High Taxes Put State in a Place of Honor Over God

[This column was published November 26, 1998 in The Daily Oklahoman.]

Three thousand years ago, the Israeli political leader Samuel, describing what a tyrannical government would look like, solemnly forewarned the people it would seize – brace yourself – a whopping 10 percent of their income!

Today, of course, governments in the land of the free think nothing of commandeering much more than that. According to the Tax Foundation, the average Oklahoman's total tax rate in 1998 is 32.3 percent (of which state and local taxes account for 10.7 percent).

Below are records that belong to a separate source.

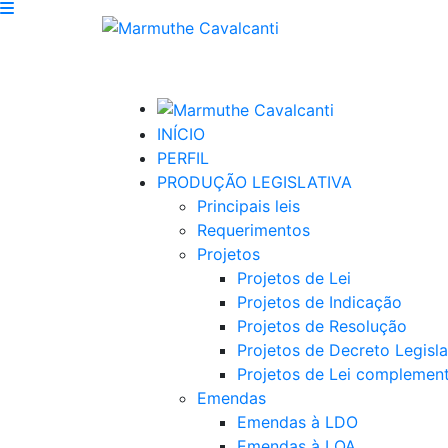
INÍCIO
PERFIL
PRODUÇÃO LEGISLATIVA
Principais leis
Requerimentos
Projetos
Projetos de Lei
Projetos de Indicação
Projetos de Resolução
Projetos de Decreto Legisla
Projetos de Lei complemen
Emendas
Emendas à LDO
Emendas à LOA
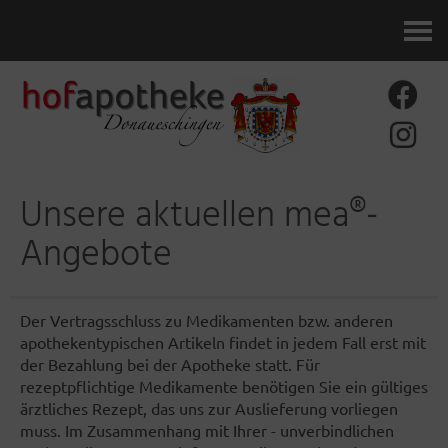
Kontakt
Unsere aktuellen mea®-
Angebote
Der Vertragsschluss zu Medikamenten bzw. anderen
apothekentypischen Artikeln findet in jedem Fall erst mit
der Bezahlung bei der Apotheke statt. Für
rezeptpflichtige Medikamente benötigen Sie ein gültiges
ärztliches Rezept, das uns zur Auslieferung vorliegen
muss. Im Zusammenhang mit Ihrer - unverbindlichen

A tax bite this severe should give us pause for one simple reason: human governors are presuming to set themselves in a place of honor far above the governor of the universe. After all, Joseph Sobran reminds us, "the good Lord asks only 10 percent, lacking as he does liberalism's ambition."

Where our treasure is, there will our hearts be also. If $7,152 – per capita total taxes in Oklahoma this year – of my treasure goes to the state, the state can tend to become a false god. Instead of looking to our Father to give us our daily bread, we begin to look to the state. ("After all, I paid my taxes!")

"The paternal state not only feeds its children," writes scholar Herbert Schlossberg, "but nurtures, educates, comforts and disciplines them, providing all they need for their security. This appears to be a mildly insulting way to treat adults, but is really a great crime because it transforms the state from being a gift of God, given to protect us against violence, into an idol."

The state (like the family and the church) is an important, God-ordained institution. But it must curb its paternal and messianic impulses, and concentrate on securing our rights to life, liberty, and property. Only then can our tax rate be brought down to earth.